Pullulanase (limit dextrinase, amylopectin 6-glucanohydrolase, bacterial debranching enzyme, debranching enzyme, α-dextrin endo-1,6-α-glucosidase, R-enzyme, pullulan α-1,6-glucanohydrolase) is a specific kind of glucanase, an amylolytic exoenzyme, that degrades pullulan. It is produced as an extracellular, cell surface-anchored lipoprotein by Gram-negative bacteria of the genus Klebsiella. Type I pullulanases specifically attack α-1,6 linkages, while type II pullulanases are also able to hydrolyse α-1,4 linkages. It is also produced by some other bacteria and archaea. Pullulanase is used as a processing aid in grain processing biotechnology (production of ethanol and sweeteners).

Pullulanase is also known as pullulan-6-glucanohydrolase (Debranching enzyme). Its substrate, pullulan, is regarded as a chain of maltotriose units linked by α-1,6-glycosidic bonds. Pullulanase will hydrolytically cleave pullulan (α-glucan polysaccharides).

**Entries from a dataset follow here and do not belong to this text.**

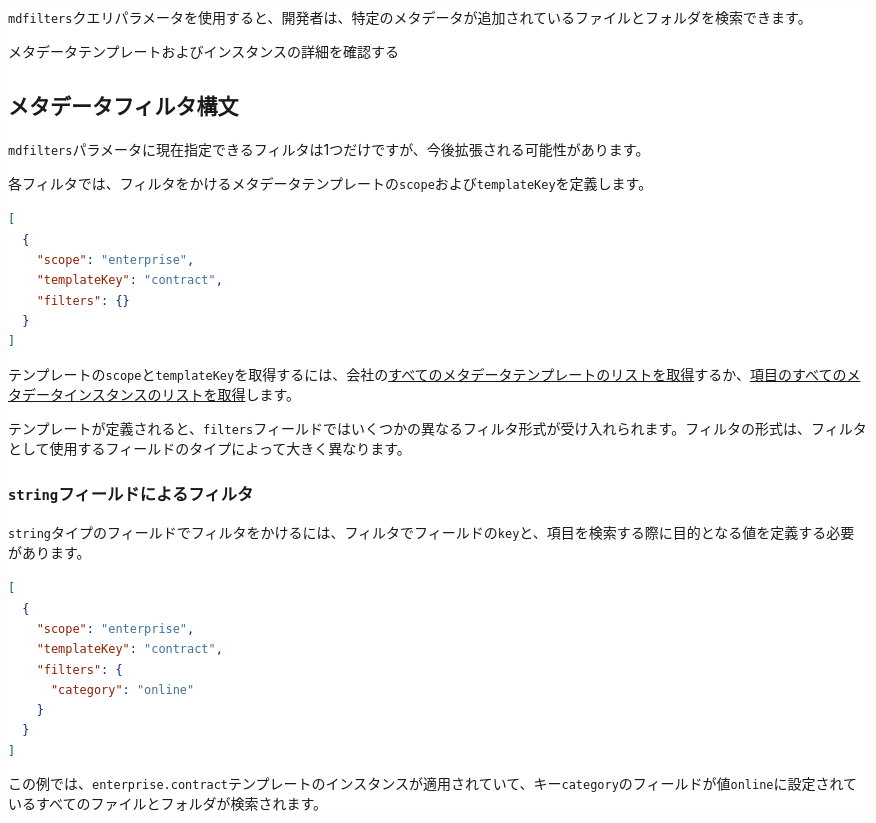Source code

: `mdfilters`クエリパラメータを使用すると、開発者は、特定のメタデータが追加されているファイルとフォルダを検索できます。

<CTA to="g://metadata">

メタデータテンプレートおよびインスタンスの詳細を確認する

</CTA>

## メタデータフィルタ構文

`mdfilters`パラメータに現在指定できるフィルタは1つだけですが、今後拡張される可能性があります。

各フィルタでは、フィルタをかけるメタデータテンプレートの`scope`および`templateKey`を定義します。

```json
[
  {
    "scope": "enterprise",
    "templateKey": "contract",
    "filters": {}
  }
]

```

<Message>

テンプレートの`scope`と`templateKey`を取得するには、会社の[すべてのメタデータテンプレートのリストを取得][g_list_templates]するか、[項目のすべてのメタデータインスタンスのリストを取得][g_list_instances_item]します。

</Message>

テンプレートが定義されると、`filters`フィールドではいくつかの異なるフィルタ形式が受け入れられます。フィルタの形式は、フィルタとして使用するフィールドのタイプによって大きく異なります。

### `string`フィールドによるフィルタ

`string`タイプのフィールドでフィルタをかけるには、フィルタでフィールドの`key`と、項目を検索する際に目的となる値を定義する必要があります。

```json
[
  {
    "scope": "enterprise",
    "templateKey": "contract",
    "filters": {
      "category": "online"
    }
  }
]

```

<Message info>

この例では、`enterprise.contract`テンプレートのインスタンスが適用されていて、キー`category`のフィールドが値`online`に設定されているすべてのファイルとフォルダが検索されます。

</Message>


[search_api]: e://get_search
[g_list_templates]: g://metadata/templates/list
[g_list_instances_item]: g://metadata/instances/list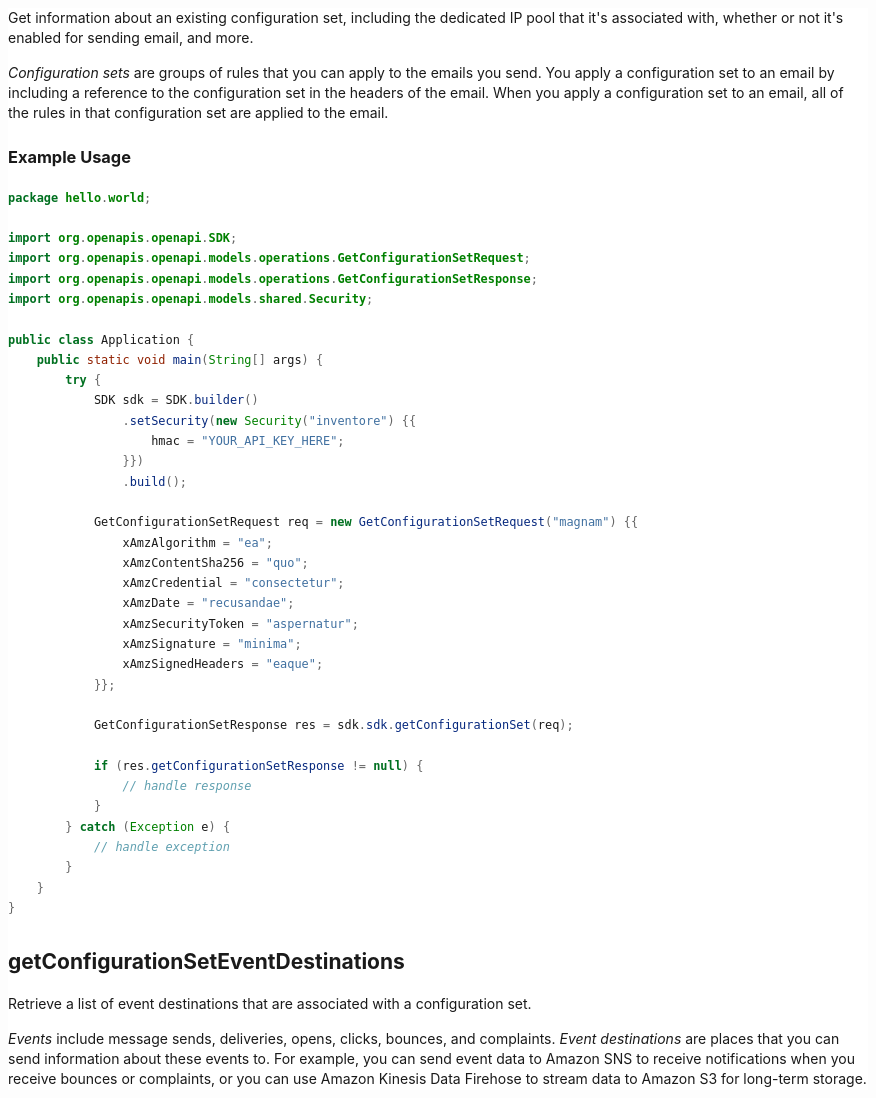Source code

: <p>Get information about an existing configuration set, including the dedicated IP pool that it's associated with, whether or not it's enabled for sending email, and more.</p> <p> <i>Configuration sets</i> are groups of rules that you can apply to the emails you send. You apply a configuration set to an email by including a reference to the configuration set in the headers of the email. When you apply a configuration set to an email, all of the rules in that configuration set are applied to the email.</p>

### Example Usage

```java
package hello.world;

import org.openapis.openapi.SDK;
import org.openapis.openapi.models.operations.GetConfigurationSetRequest;
import org.openapis.openapi.models.operations.GetConfigurationSetResponse;
import org.openapis.openapi.models.shared.Security;

public class Application {
    public static void main(String[] args) {
        try {
            SDK sdk = SDK.builder()
                .setSecurity(new Security("inventore") {{
                    hmac = "YOUR_API_KEY_HERE";
                }})
                .build();

            GetConfigurationSetRequest req = new GetConfigurationSetRequest("magnam") {{
                xAmzAlgorithm = "ea";
                xAmzContentSha256 = "quo";
                xAmzCredential = "consectetur";
                xAmzDate = "recusandae";
                xAmzSecurityToken = "aspernatur";
                xAmzSignature = "minima";
                xAmzSignedHeaders = "eaque";
            }};            

            GetConfigurationSetResponse res = sdk.sdk.getConfigurationSet(req);

            if (res.getConfigurationSetResponse != null) {
                // handle response
            }
        } catch (Exception e) {
            // handle exception
        }
    }
}
```

## getConfigurationSetEventDestinations

<p>Retrieve a list of event destinations that are associated with a configuration set.</p> <p> <i>Events</i> include message sends, deliveries, opens, clicks, bounces, and complaints. <i>Event destinations</i> are places that you can send information about these events to. For example, you can send event data to Amazon SNS to receive notifications when you receive bounces or complaints, or you can use Amazon Kinesis Data Firehose to stream data to Amazon S3 for long-term storage.</p>
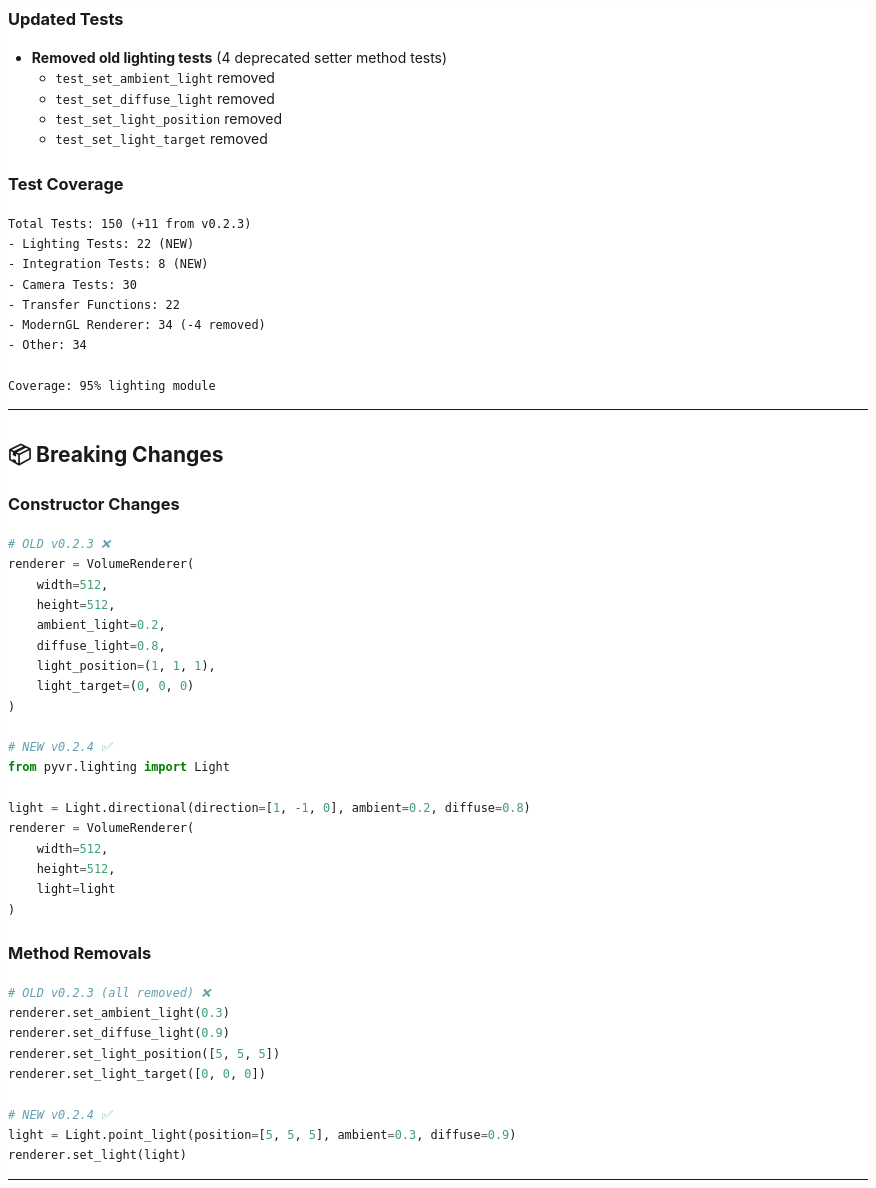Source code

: ### Updated Tests
- **Removed old lighting tests** (4 deprecated setter method tests)
  - `test_set_ambient_light` removed
  - `test_set_diffuse_light` removed
  - `test_set_light_position` removed
  - `test_set_light_target` removed

### Test Coverage
```
Total Tests: 150 (+11 from v0.2.3)
- Lighting Tests: 22 (NEW)
- Integration Tests: 8 (NEW)
- Camera Tests: 30
- Transfer Functions: 22
- ModernGL Renderer: 34 (-4 removed)
- Other: 34

Coverage: 95% lighting module
```

---

## 📦 Breaking Changes

### Constructor Changes
```python
# OLD v0.2.3 ❌
renderer = VolumeRenderer(
    width=512,
    height=512,
    ambient_light=0.2,
    diffuse_light=0.8,
    light_position=(1, 1, 1),
    light_target=(0, 0, 0)
)

# NEW v0.2.4 ✅
from pyvr.lighting import Light

light = Light.directional(direction=[1, -1, 0], ambient=0.2, diffuse=0.8)
renderer = VolumeRenderer(
    width=512,
    height=512,
    light=light
)
```

### Method Removals
```python
# OLD v0.2.3 (all removed) ❌
renderer.set_ambient_light(0.3)
renderer.set_diffuse_light(0.9)
renderer.set_light_position([5, 5, 5])
renderer.set_light_target([0, 0, 0])

# NEW v0.2.4 ✅
light = Light.point_light(position=[5, 5, 5], ambient=0.3, diffuse=0.9)
renderer.set_light(light)
```

---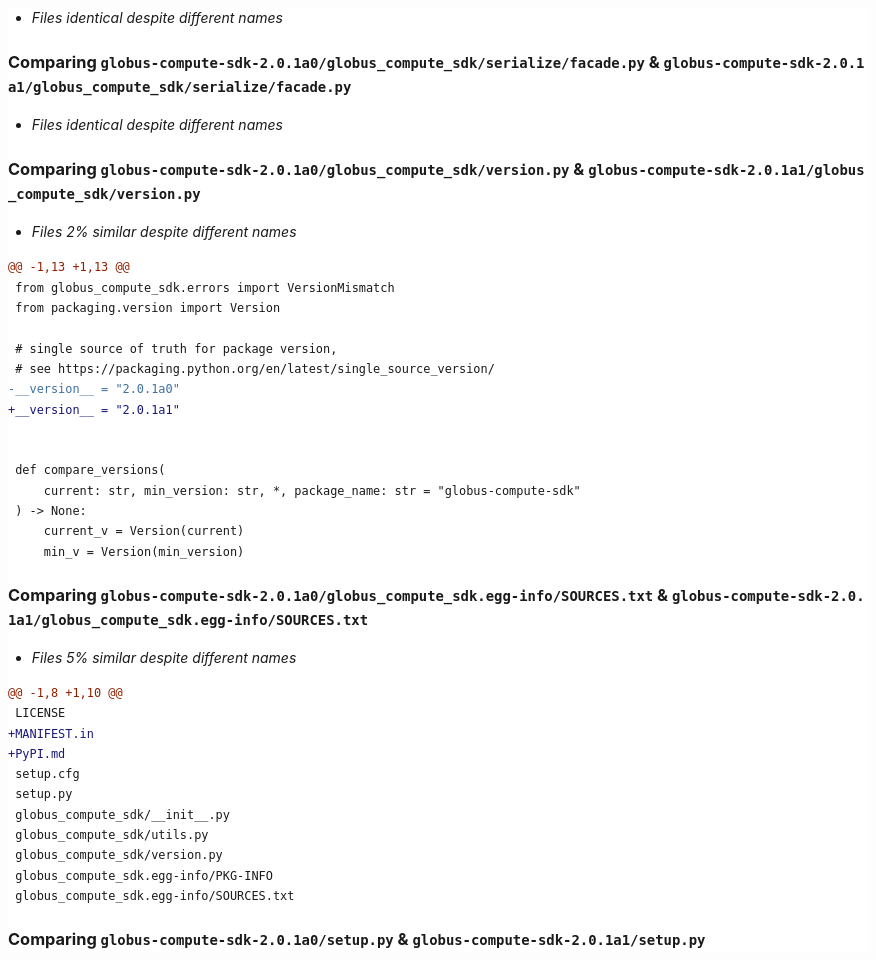  * *Files identical despite different names*

### Comparing `globus-compute-sdk-2.0.1a0/globus_compute_sdk/serialize/facade.py` & `globus-compute-sdk-2.0.1a1/globus_compute_sdk/serialize/facade.py`

 * *Files identical despite different names*

### Comparing `globus-compute-sdk-2.0.1a0/globus_compute_sdk/version.py` & `globus-compute-sdk-2.0.1a1/globus_compute_sdk/version.py`

 * *Files 2% similar despite different names*

```diff
@@ -1,13 +1,13 @@
 from globus_compute_sdk.errors import VersionMismatch
 from packaging.version import Version
 
 # single source of truth for package version,
 # see https://packaging.python.org/en/latest/single_source_version/
-__version__ = "2.0.1a0"
+__version__ = "2.0.1a1"
 
 
 def compare_versions(
     current: str, min_version: str, *, package_name: str = "globus-compute-sdk"
 ) -> None:
     current_v = Version(current)
     min_v = Version(min_version)
```

### Comparing `globus-compute-sdk-2.0.1a0/globus_compute_sdk.egg-info/SOURCES.txt` & `globus-compute-sdk-2.0.1a1/globus_compute_sdk.egg-info/SOURCES.txt`

 * *Files 5% similar despite different names*

```diff
@@ -1,8 +1,10 @@
 LICENSE
+MANIFEST.in
+PyPI.md
 setup.cfg
 setup.py
 globus_compute_sdk/__init__.py
 globus_compute_sdk/utils.py
 globus_compute_sdk/version.py
 globus_compute_sdk.egg-info/PKG-INFO
 globus_compute_sdk.egg-info/SOURCES.txt
```

### Comparing `globus-compute-sdk-2.0.1a0/setup.py` & `globus-compute-sdk-2.0.1a1/setup.py`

== Pullulanase enzyme in the food industry ==
In the food industry, pullulanase works well as an ingredient. Pullulan can be applied directly to foods as a protective glaze or edible film due to its ability to form films. It can be used as a spice and flavoring agent for micro-encapsulation. It is used in mayonnaise to maintain consistency and quality. It is additionally used in low-calorie food formulations as a starch replacement.

Pullulanase can be used to convert starches in grains into fermentable sugars, which yeast can use to produce alcohol during fermentation.